Third, Mr. Bayley refers to “the recent opinion by the WA Supreme Court directed to Judge David Estudillo” (Dkt. No. 300 at 2) but does not provide any citation to the opinion. As an initial matter, Mr. Bayley does not provide sufficient information for the Court to know with certainty what opinion he references. “Judges are not like pigs, hunting for truffles buried in briefs” or the record. Indep. Towers of Wash. v. Washington, 350 F.3d 925, 929 (9th Cir. 2003) (alteration omitted) (quoting United States v. Dunkel, 927 F.2d 955, 956 (7th Cir. 1991)); see also, e.g., In re EPD Inv. Co., LLC, 595 B.R. 910, 912 (C.D. Cal. 2018) (denying motion for reconsideration where movant did not cite to proof in original briefing). Nevertheless, the Court looked to the record to try and determine what case Mr. Bayley is referencing. It appears that Mr. Bayley may be referencing King County v. Abernathy, 541 P.3d 983 (2024), in which the Washington Supreme Court resolved a question that Judge Estudillo certified to it.

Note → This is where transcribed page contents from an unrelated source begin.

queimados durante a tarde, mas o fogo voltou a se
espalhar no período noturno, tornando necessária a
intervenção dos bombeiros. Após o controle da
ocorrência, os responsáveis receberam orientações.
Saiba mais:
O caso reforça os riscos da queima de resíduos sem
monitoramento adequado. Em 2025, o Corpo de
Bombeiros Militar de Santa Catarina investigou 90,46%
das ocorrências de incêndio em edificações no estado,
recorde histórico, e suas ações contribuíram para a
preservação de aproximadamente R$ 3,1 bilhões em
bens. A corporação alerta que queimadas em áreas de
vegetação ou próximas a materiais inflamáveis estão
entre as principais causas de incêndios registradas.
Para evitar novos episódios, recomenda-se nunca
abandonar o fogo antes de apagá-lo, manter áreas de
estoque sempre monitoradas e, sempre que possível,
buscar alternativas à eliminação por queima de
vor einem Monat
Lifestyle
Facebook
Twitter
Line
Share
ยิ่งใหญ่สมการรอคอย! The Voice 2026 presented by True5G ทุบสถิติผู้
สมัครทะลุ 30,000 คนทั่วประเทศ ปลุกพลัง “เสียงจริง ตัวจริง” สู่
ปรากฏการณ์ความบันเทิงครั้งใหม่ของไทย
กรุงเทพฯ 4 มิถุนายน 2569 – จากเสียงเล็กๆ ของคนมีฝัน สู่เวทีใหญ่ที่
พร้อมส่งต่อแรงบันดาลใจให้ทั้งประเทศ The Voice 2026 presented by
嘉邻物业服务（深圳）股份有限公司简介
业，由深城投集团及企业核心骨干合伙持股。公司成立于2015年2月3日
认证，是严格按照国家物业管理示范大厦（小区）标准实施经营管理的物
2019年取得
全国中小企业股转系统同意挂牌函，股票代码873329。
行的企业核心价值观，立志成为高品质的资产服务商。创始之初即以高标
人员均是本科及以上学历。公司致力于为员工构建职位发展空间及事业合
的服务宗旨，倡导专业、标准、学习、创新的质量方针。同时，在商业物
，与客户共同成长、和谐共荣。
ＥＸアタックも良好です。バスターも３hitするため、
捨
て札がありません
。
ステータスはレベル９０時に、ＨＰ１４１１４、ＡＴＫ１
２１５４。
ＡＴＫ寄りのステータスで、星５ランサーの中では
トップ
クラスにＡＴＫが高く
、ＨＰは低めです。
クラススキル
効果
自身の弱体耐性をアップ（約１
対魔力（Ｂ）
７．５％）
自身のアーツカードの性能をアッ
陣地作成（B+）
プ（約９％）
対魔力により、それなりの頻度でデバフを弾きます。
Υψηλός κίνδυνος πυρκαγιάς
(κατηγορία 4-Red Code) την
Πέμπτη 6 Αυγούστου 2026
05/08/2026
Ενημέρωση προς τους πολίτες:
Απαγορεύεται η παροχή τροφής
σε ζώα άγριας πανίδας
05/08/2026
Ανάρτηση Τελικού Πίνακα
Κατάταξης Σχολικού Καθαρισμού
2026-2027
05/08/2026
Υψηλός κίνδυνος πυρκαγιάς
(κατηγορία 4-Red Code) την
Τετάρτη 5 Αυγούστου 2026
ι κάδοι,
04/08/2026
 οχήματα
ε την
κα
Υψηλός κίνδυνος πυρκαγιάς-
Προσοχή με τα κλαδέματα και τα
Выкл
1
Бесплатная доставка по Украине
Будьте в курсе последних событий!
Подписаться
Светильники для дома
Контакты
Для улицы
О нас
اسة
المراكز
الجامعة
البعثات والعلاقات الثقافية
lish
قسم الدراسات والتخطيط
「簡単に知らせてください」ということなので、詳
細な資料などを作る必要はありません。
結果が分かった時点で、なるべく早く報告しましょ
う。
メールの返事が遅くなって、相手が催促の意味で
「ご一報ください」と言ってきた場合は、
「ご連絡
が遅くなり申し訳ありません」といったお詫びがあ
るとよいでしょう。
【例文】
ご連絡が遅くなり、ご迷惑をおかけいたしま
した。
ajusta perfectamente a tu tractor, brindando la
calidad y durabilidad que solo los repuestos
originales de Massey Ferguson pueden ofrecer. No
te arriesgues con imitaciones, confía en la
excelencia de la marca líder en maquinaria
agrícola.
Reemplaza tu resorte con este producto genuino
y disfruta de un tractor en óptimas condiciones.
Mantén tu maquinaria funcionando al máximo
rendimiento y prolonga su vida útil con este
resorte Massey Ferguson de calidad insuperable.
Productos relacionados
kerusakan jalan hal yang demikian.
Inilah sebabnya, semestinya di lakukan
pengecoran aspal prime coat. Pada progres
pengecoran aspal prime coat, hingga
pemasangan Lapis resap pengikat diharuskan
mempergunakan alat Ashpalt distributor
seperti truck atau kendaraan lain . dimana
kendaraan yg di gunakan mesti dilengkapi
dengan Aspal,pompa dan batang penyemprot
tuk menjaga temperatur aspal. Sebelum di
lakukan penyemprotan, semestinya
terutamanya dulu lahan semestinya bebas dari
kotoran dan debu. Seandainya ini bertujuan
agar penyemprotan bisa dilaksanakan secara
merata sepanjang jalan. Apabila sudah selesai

See Dkt. Nos. 282, 282-1 (Mr. Bayley's notice of supplemental authority). If Mr. Bayley was referencing the Abernathy case, the Court is still left with the fact that he failed to bring this legal authority to the Court's attention in his recusal motion briefing, which makes no mention of any case certified by Judge Estudillo to the Washington Supreme Court. See Dkt. Nos. 289, 290, 293, 295. In addition, the opinion was issued on January 25, 2024-weeks before he filed the recusal motion. Therefore, this is not a new legal authority “which could not have been brought to [the Court's] attention earlier with reasonable diligence.” See LCR 7(h)(1); see also Watson v. Moger, No. 2135774, 2022 WL 16548010, at *1 (9th Cir. Oct. 31, 2022) (affirming denial of motion for reconsideration where movants could have raised an issue earlier with reasonable diligence but failed to do so as required under LCR 7(h)(1)).
The notice of supplemental authority filed by Mr. Bayley is the subject of various of his motions and responses that are not before the undersigned for consideration. See Dkt. No. 282.
Fourth, and similarly, Mr. Bayley has raised a new argument on reconsideration that he could have raised, but failed to raise, in his recusal motion. His briefing on the motion to recuse did not include any references to a case regarding Lake Sammamish. See Dkt. Nos. 289, 290, 293, 295. Moreover, based on the scant facts presented in his motion for reconsideration, the Court is unable to determine whether Mr. Bayley is poor in comparison to the defendants in this other case, or whether he was treated differently than they were.
IV. Conclusion
For the reasons provided, Defendant's motion for reconsideration (Dkt. No. 300) is DENIED.